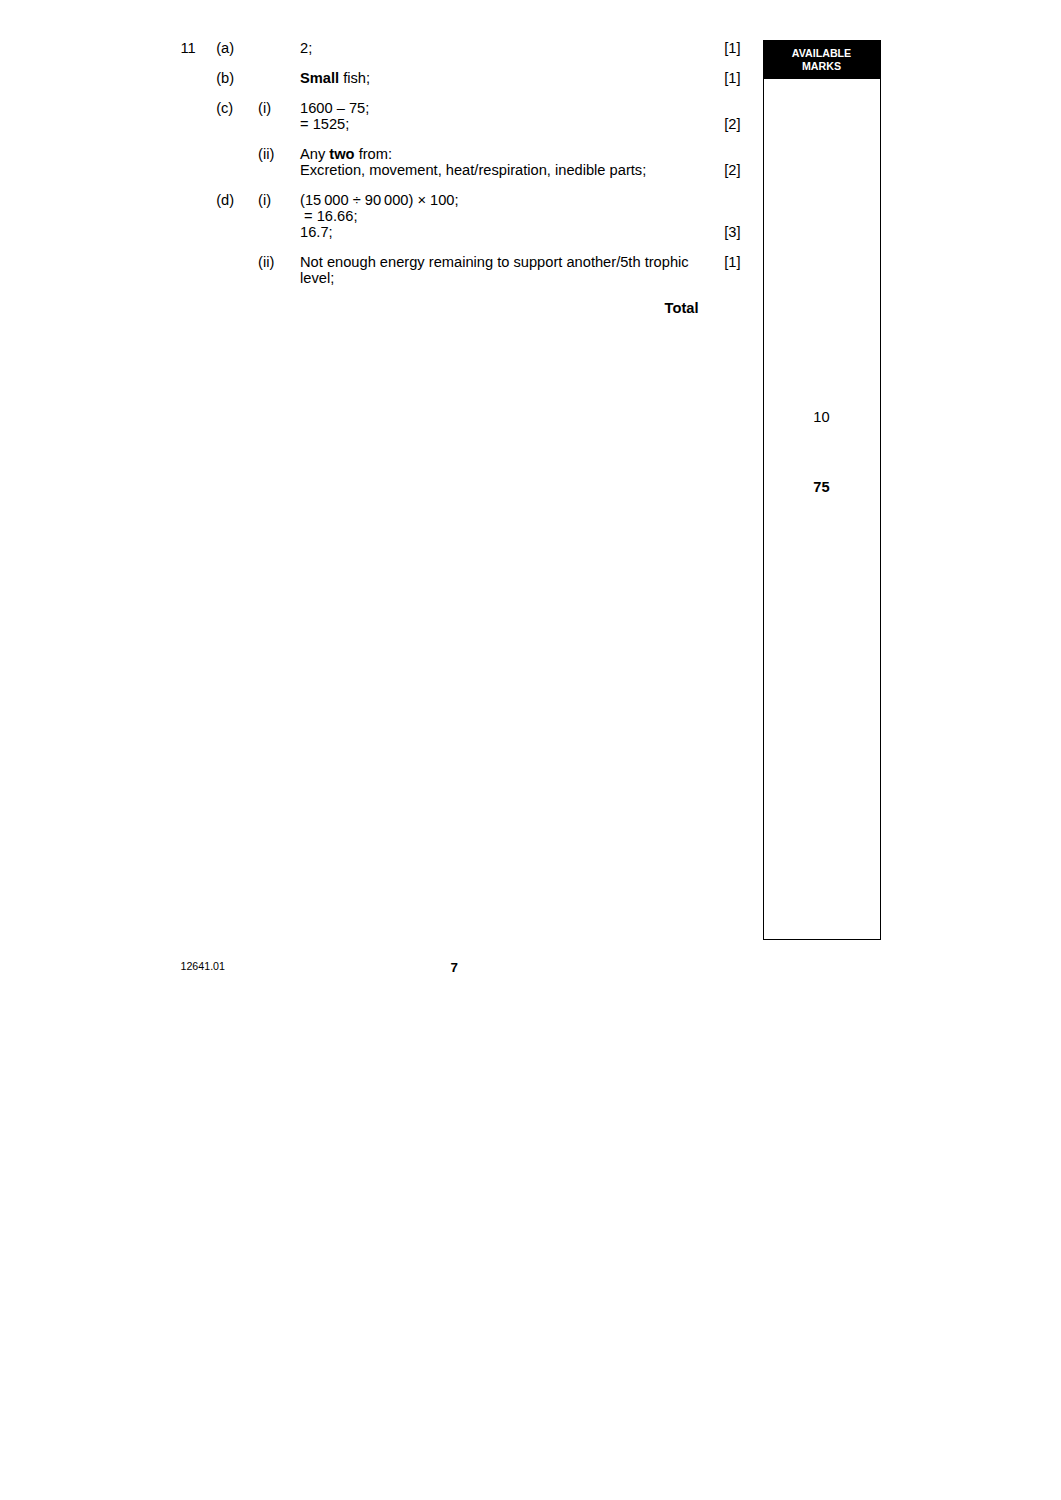| 11 | (a) | | 2; | [1] |
| | (b) | | Small fish; | [1] |
| | (c) | (i) | 1600 – 75; = 1525; | [2] |
| | | (ii) | Any two from: Excretion, movement, heat/respiration, inedible parts; | [2] |
| | (d) | (i) | (15 000 ÷ 90 000) × 100; = 16.66; 16.7; | [3] |
| | | (ii) | Not enough energy remaining to support another/5th trophic level; | [1] |
| | Total | |
AVAILABLE
MARKS
10
75
12641.01 7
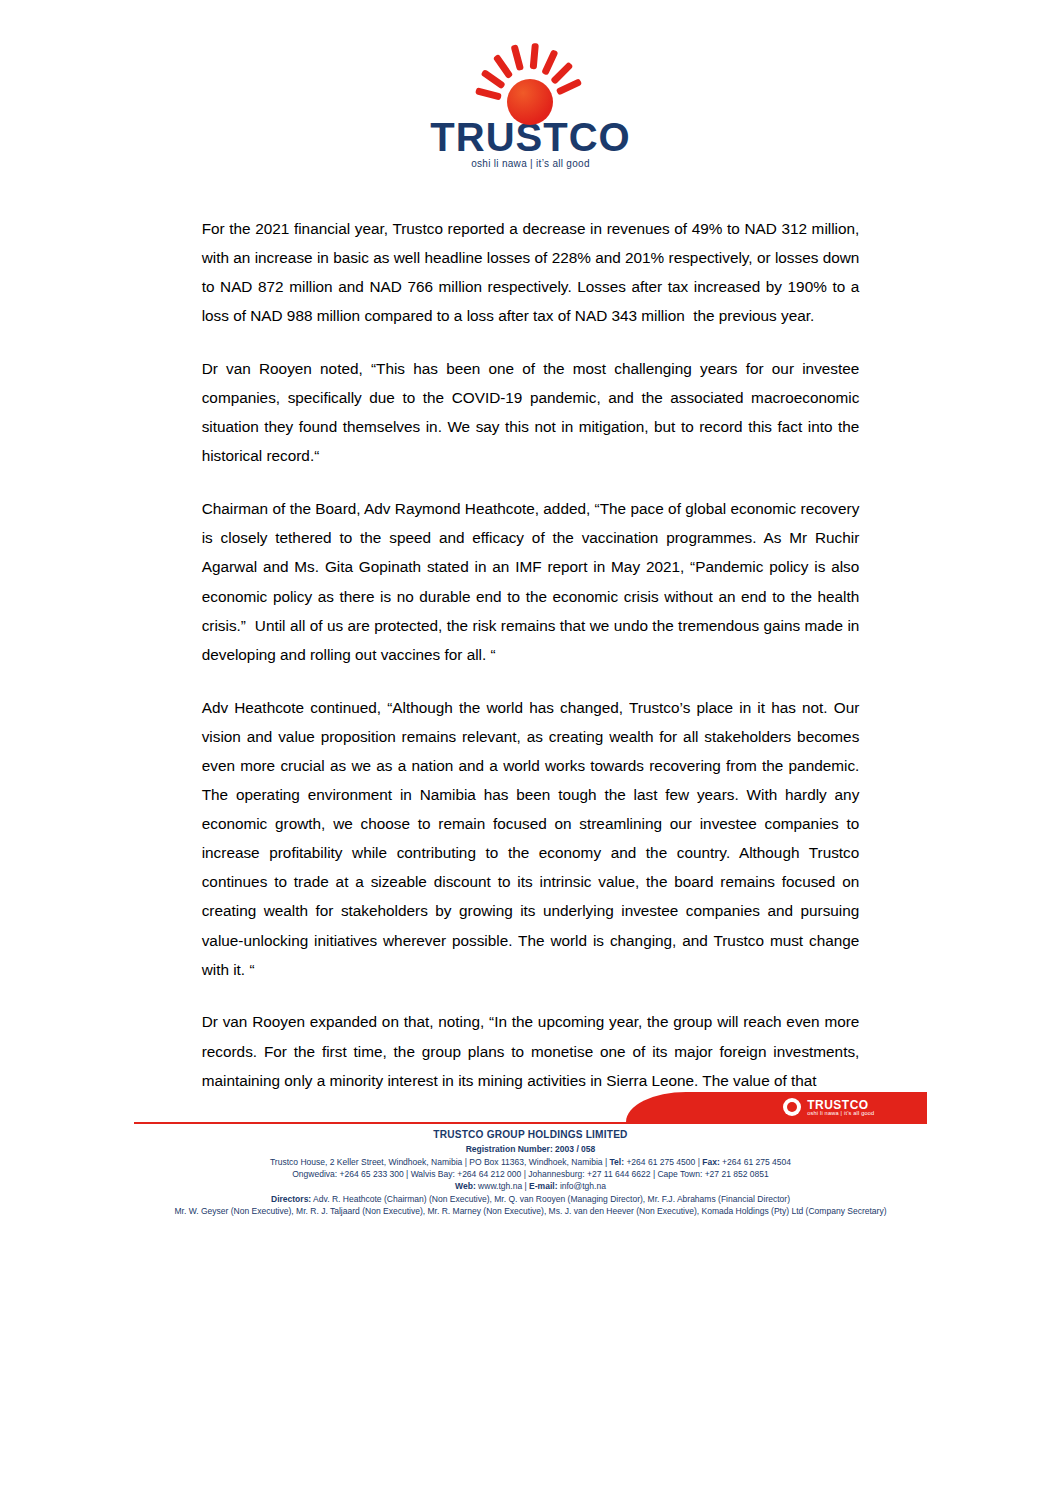TRUSTCO
oshi li nawa | it’s all good
For the 2021 financial year, Trustco reported a decrease in revenues of 49% to NAD 312 million, with an increase in basic as well headline losses of 228% and 201% respectively, or losses down to NAD 872 million and NAD 766 million respectively. Losses after tax increased by 190% to a loss of NAD 988 million compared to a loss after tax of NAD 343 million the previous year.
Dr van Rooyen noted, “This has been one of the most challenging years for our investee companies, specifically due to the COVID-19 pandemic, and the associated macroeconomic situation they found themselves in. We say this not in mitigation, but to record this fact into the historical record.“
Chairman of the Board, Adv Raymond Heathcote, added, “The pace of global economic recovery is closely tethered to the speed and efficacy of the vaccination programmes. As Mr Ruchir Agarwal and Ms. Gita Gopinath stated in an IMF report in May 2021, “Pandemic policy is also economic policy as there is no durable end to the economic crisis without an end to the health crisis.” Until all of us are protected, the risk remains that we undo the tremendous gains made in developing and rolling out vaccines for all. “
Adv Heathcote continued, “Although the world has changed, Trustco’s place in it has not. Our vision and value proposition remains relevant, as creating wealth for all stakeholders becomes even more crucial as we as a nation and a world works towards recovering from the pandemic. The operating environment in Namibia has been tough the last few years. With hardly any economic growth, we choose to remain focused on streamlining our investee companies to increase profitability while contributing to the economy and the country. Although Trustco continues to trade at a sizeable discount to its intrinsic value, the board remains focused on creating wealth for stakeholders by growing its underlying investee companies and pursuing value-unlocking initiatives wherever possible. The world is changing, and Trustco must change with it. “
Dr van Rooyen expanded on that, noting, “In the upcoming year, the group will reach even more records. For the first time, the group plans to monetise one of its major foreign investments, maintaining only a minority interest in its mining activities in Sierra Leone. The value of that
TRUSTCOoshi li nawa | it’s all good
TRUSTCO GROUP HOLDINGS LIMITED
Registration Number: 2003 / 058
Trustco House, 2 Keller Street, Windhoek, Namibia | PO Box 11363, Windhoek, Namibia | Tel: +264 61 275 4500 | Fax: +264 61 275 4504
Ongwediva: +264 65 233 300 | Walvis Bay: +264 64 212 000 | Johannesburg: +27 11 644 6622 | Cape Town: +27 21 852 0851
Web: www.tgh.na | E-mail: info@tgh.na
Directors: Adv. R. Heathcote (Chairman) (Non Executive), Mr. Q. van Rooyen (Managing Director), Mr. F.J. Abrahams (Financial Director)
Mr. W. Geyser (Non Executive), Mr. R. J. Taljaard (Non Executive), Mr. R. Marney (Non Executive), Ms. J. van den Heever (Non Executive), Komada Holdings (Pty) Ltd (Company Secretary)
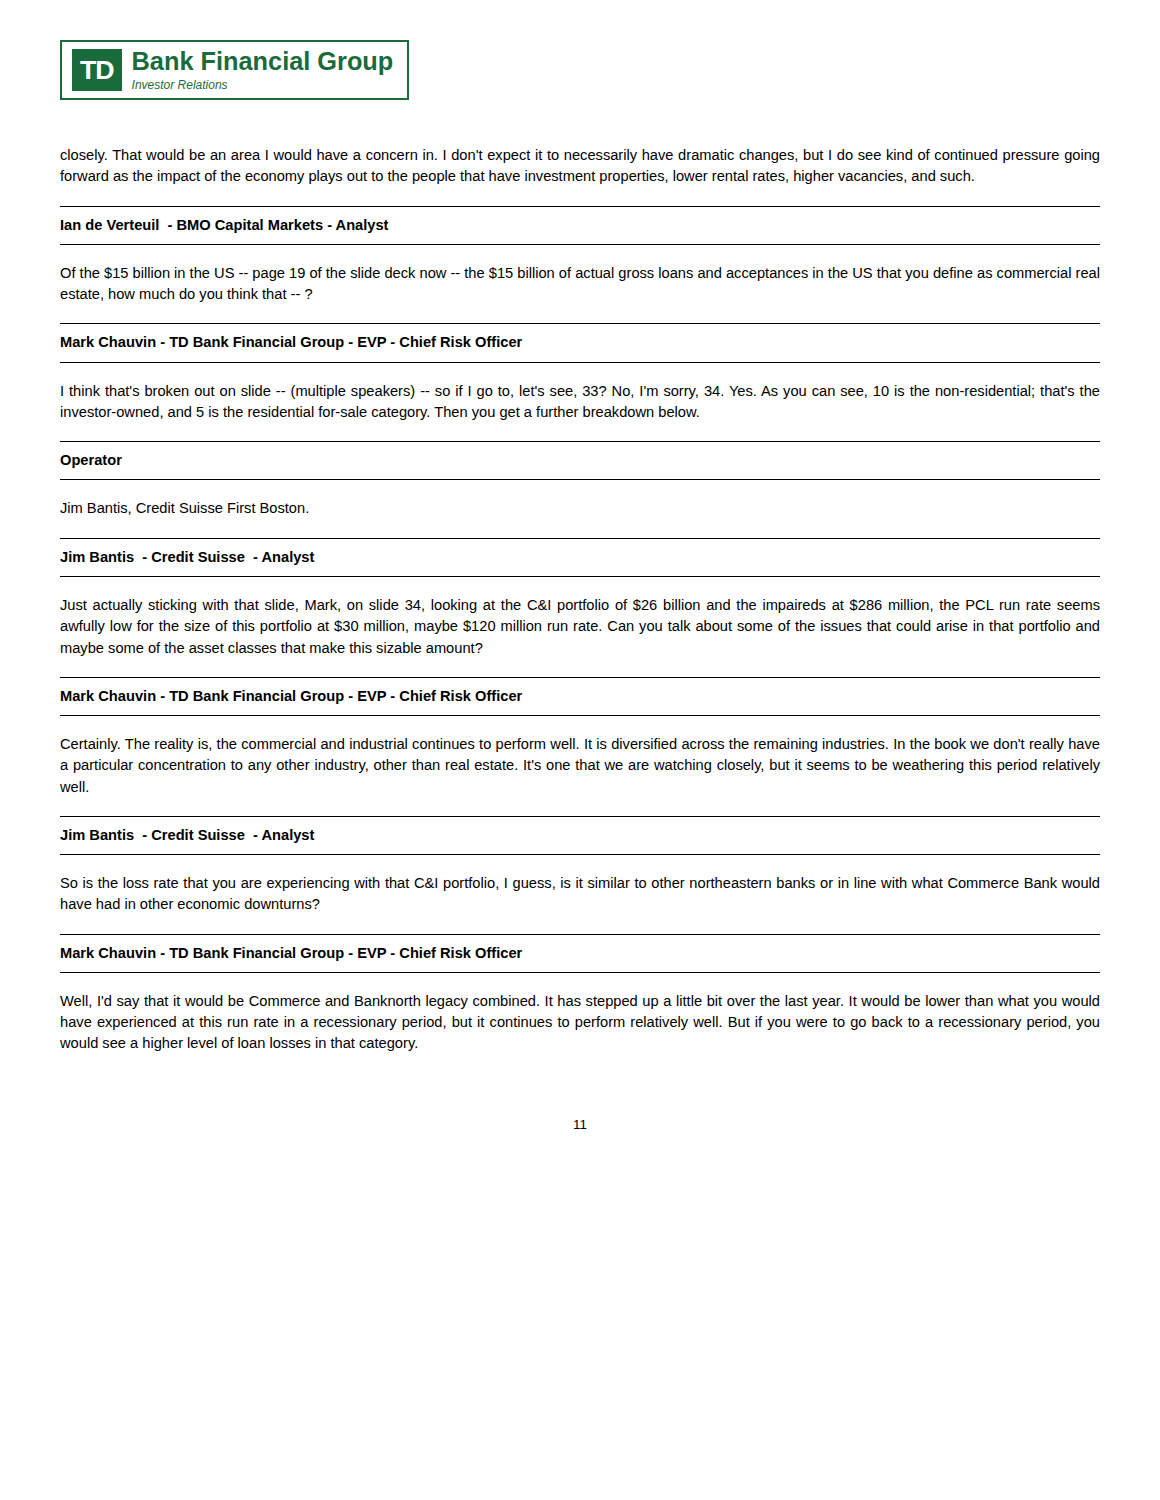TD Bank Financial Group
Investor Relations
closely. That would be an area I would have a concern in. I don't expect it to necessarily have dramatic changes, but I do see kind of continued pressure going forward as the impact of the economy plays out to the people that have investment properties, lower rental rates, higher vacancies, and such.
Ian de Verteuil - BMO Capital Markets - Analyst
Of the $15 billion in the US -- page 19 of the slide deck now -- the $15 billion of actual gross loans and acceptances in the US that you define as commercial real estate, how much do you think that -- ?
Mark Chauvin - TD Bank Financial Group - EVP - Chief Risk Officer
I think that's broken out on slide -- (multiple speakers) -- so if I go to, let's see, 33? No, I'm sorry, 34. Yes. As you can see, 10 is the non-residential; that's the investor-owned, and 5 is the residential for-sale category. Then you get a further breakdown below.
Operator
Jim Bantis, Credit Suisse First Boston.
Jim Bantis - Credit Suisse - Analyst
Just actually sticking with that slide, Mark, on slide 34, looking at the C&I portfolio of $26 billion and the impaireds at $286 million, the PCL run rate seems awfully low for the size of this portfolio at $30 million, maybe $120 million run rate. Can you talk about some of the issues that could arise in that portfolio and maybe some of the asset classes that make this sizable amount?
Mark Chauvin - TD Bank Financial Group - EVP - Chief Risk Officer
Certainly. The reality is, the commercial and industrial continues to perform well. It is diversified across the remaining industries. In the book we don't really have a particular concentration to any other industry, other than real estate. It's one that we are watching closely, but it seems to be weathering this period relatively well.
Jim Bantis - Credit Suisse - Analyst
So is the loss rate that you are experiencing with that C&I portfolio, I guess, is it similar to other northeastern banks or in line with what Commerce Bank would have had in other economic downturns?
Mark Chauvin - TD Bank Financial Group - EVP - Chief Risk Officer
Well, I'd say that it would be Commerce and Banknorth legacy combined. It has stepped up a little bit over the last year. It would be lower than what you would have experienced at this run rate in a recessionary period, but it continues to perform relatively well. But if you were to go back to a recessionary period, you would see a higher level of loan losses in that category.
11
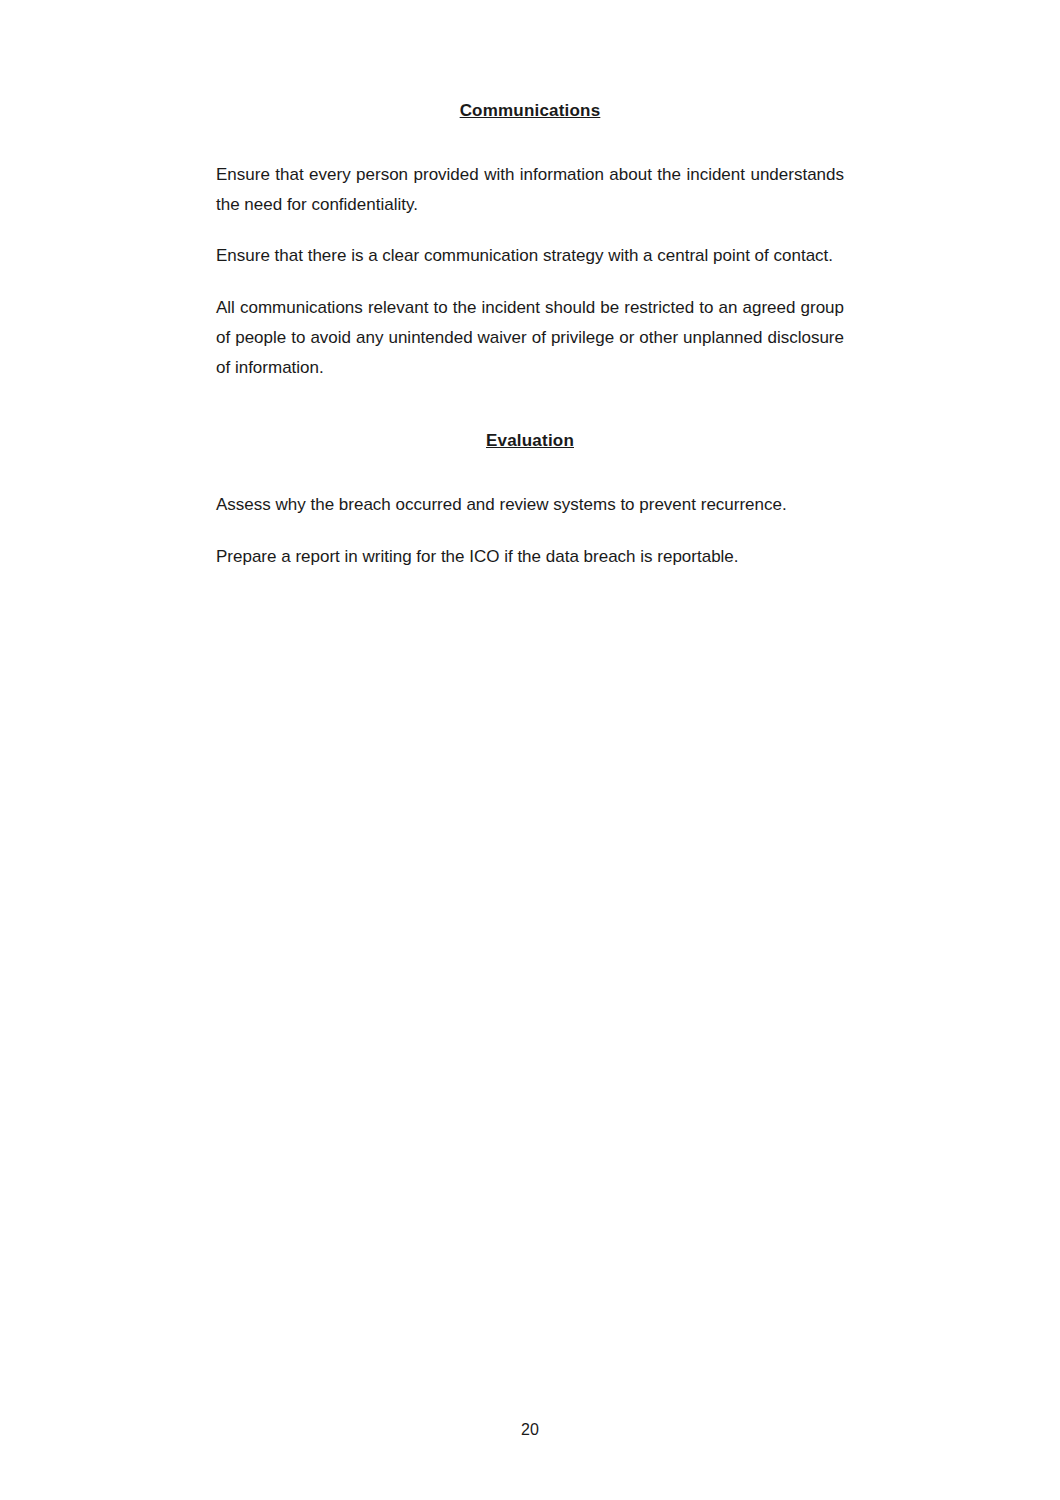Communications
Ensure that every person provided with information about the incident understands the need for confidentiality.
Ensure that there is a clear communication strategy with a central point of contact.
All communications relevant to the incident should be restricted to an agreed group of people to avoid any unintended waiver of privilege or other unplanned disclosure of information.
Evaluation
Assess why the breach occurred and review systems to prevent recurrence.
Prepare a report in writing for the ICO if the data breach is reportable.
20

= = =

Write out the data word for word, with every picture dropped.

▶ Reply to the exercise:
| 11 | (a) | | 2; | [1] |
| | (b) | | Small fish; | [1] |
| | (c) | (i) | 1600 – 75; = 1525; | [2] |
| | | (ii) | Any two from: Excretion, movement, heat/respiration, inedible parts; | [2] |
| | (d) | (i) | (15 000 ÷ 90 000) × 100; = 16.66; 16.7; | [3] |
| | | (ii) | Not enough energy remaining to support another/5th trophic level; | [1] |
| | Total | |
AVAILABLE
MARKS
10
75
12641.01 7
TRUSTCO
oshi li nawa | it’s all good
For the 2021 financial year, Trustco reported a decrease in revenues of 49% to NAD 312 million, with an increase in basic as well headline losses of 228% and 201% respectively, or losses down to NAD 872 million and NAD 766 million respectively. Losses after tax increased by 190% to a loss of NAD 988 million compared to a loss after tax of NAD 343 million the previous year.
Dr van Rooyen noted, “This has been one of the most challenging years for our investee companies, specifically due to the COVID-19 pandemic, and the associated macroeconomic situation they found themselves in. We say this not in mitigation, but to record this fact into the historical record.“
Chairman of the Board, Adv Raymond Heathcote, added, “The pace of global economic recovery is closely tethered to the speed and efficacy of the vaccination programmes. As Mr Ruchir Agarwal and Ms. Gita Gopinath stated in an IMF report in May 2021, “Pandemic policy is also economic policy as there is no durable end to the economic crisis without an end to the health crisis.” Until all of us are protected, the risk remains that we undo the tremendous gains made in developing and rolling out vaccines for all. “
Adv Heathcote continued, “Although the world has changed, Trustco’s place in it has not. Our vision and value proposition remains relevant, as creating wealth for all stakeholders becomes even more crucial as we as a nation and a world works towards recovering from the pandemic. The operating environment in Namibia has been tough the last few years. With hardly any economic growth, we choose to remain focused on streamlining our investee companies to increase profitability while contributing to the economy and the country. Although Trustco continues to trade at a sizeable discount to its intrinsic value, the board remains focused on creating wealth for stakeholders by growing its underlying investee companies and pursuing value-unlocking initiatives wherever possible. The world is changing, and Trustco must change with it. “
Dr van Rooyen expanded on that, noting, “In the upcoming year, the group will reach even more records. For the first time, the group plans to monetise one of its major foreign investments, maintaining only a minority interest in its mining activities in Sierra Leone. The value of that
TRUSTCOoshi li nawa | it’s all good
TRUSTCO GROUP HOLDINGS LIMITED
Registration Number: 2003 / 058
Trustco House, 2 Keller Street, Windhoek, Namibia | PO Box 11363, Windhoek, Namibia | Tel: +264 61 275 4500 | Fax: +264 61 275 4504
Ongwediva: +264 65 233 300 | Walvis Bay: +264 64 212 000 | Johannesburg: +27 11 644 6622 | Cape Town: +27 21 852 0851
Web: www.tgh.na | E-mail: info@tgh.na
Directors: Adv. R. Heathcote (Chairman) (Non Executive), Mr. Q. van Rooyen (Managing Director), Mr. F.J. Abrahams (Financial Director)
Mr. W. Geyser (Non Executive), Mr. R. J. Taljaard (Non Executive), Mr. R. Marney (Non Executive), Ms. J. van den Heever (Non Executive), Komada Holdings (Pty) Ltd (Company Secretary)
TD Bank Financial Group
Investor Relations
closely. That would be an area I would have a concern in. I don't expect it to necessarily have dramatic changes, but I do see kind of continued pressure going forward as the impact of the economy plays out to the people that have investment properties, lower rental rates, higher vacancies, and such.
Ian de Verteuil - BMO Capital Markets - Analyst
Of the $15 billion in the US -- page 19 of the slide deck now -- the $15 billion of actual gross loans and acceptances in the US that you define as commercial real estate, how much do you think that -- ?
Mark Chauvin - TD Bank Financial Group - EVP - Chief Risk Officer
I think that's broken out on slide -- (multiple speakers) -- so if I go to, let's see, 33? No, I'm sorry, 34. Yes. As you can see, 10 is the non-residential; that's the investor-owned, and 5 is the residential for-sale category. Then you get a further breakdown below.
Operator
Jim Bantis, Credit Suisse First Boston.
Jim Bantis - Credit Suisse - Analyst
Just actually sticking with that slide, Mark, on slide 34, looking at the C&I portfolio of $26 billion and the impaireds at $286 million, the PCL run rate seems awfully low for the size of this portfolio at $30 million, maybe $120 million run rate. Can you talk about some of the issues that could arise in that portfolio and maybe some of the asset classes that make this sizable amount?
Mark Chauvin - TD Bank Financial Group - EVP - Chief Risk Officer
Certainly. The reality is, the commercial and industrial continues to perform well. It is diversified across the remaining industries. In the book we don't really have a particular concentration to any other industry, other than real estate. It's one that we are watching closely, but it seems to be weathering this period relatively well.
Jim Bantis - Credit Suisse - Analyst
So is the loss rate that you are experiencing with that C&I portfolio, I guess, is it similar to other northeastern banks or in line with what Commerce Bank would have had in other economic downturns?
Mark Chauvin - TD Bank Financial Group - EVP - Chief Risk Officer
Well, I'd say that it would be Commerce and Banknorth legacy combined. It has stepped up a little bit over the last year. It would be lower than what you would have experienced at this run rate in a recessionary period, but it continues to perform relatively well. But if you were to go back to a recessionary period, you would see a higher level of loan losses in that category.
11
Communications
Ensure that every person provided with information about the incident understands the need for confidentiality.
Ensure that there is a clear communication strategy with a central point of contact.
All communications relevant to the incident should be restricted to an agreed group of people to avoid any unintended waiver of privilege or other unplanned disclosure of information.
Evaluation
Assess why the breach occurred and review systems to prevent recurrence.
Prepare a report in writing for the ICO if the data breach is reportable.
20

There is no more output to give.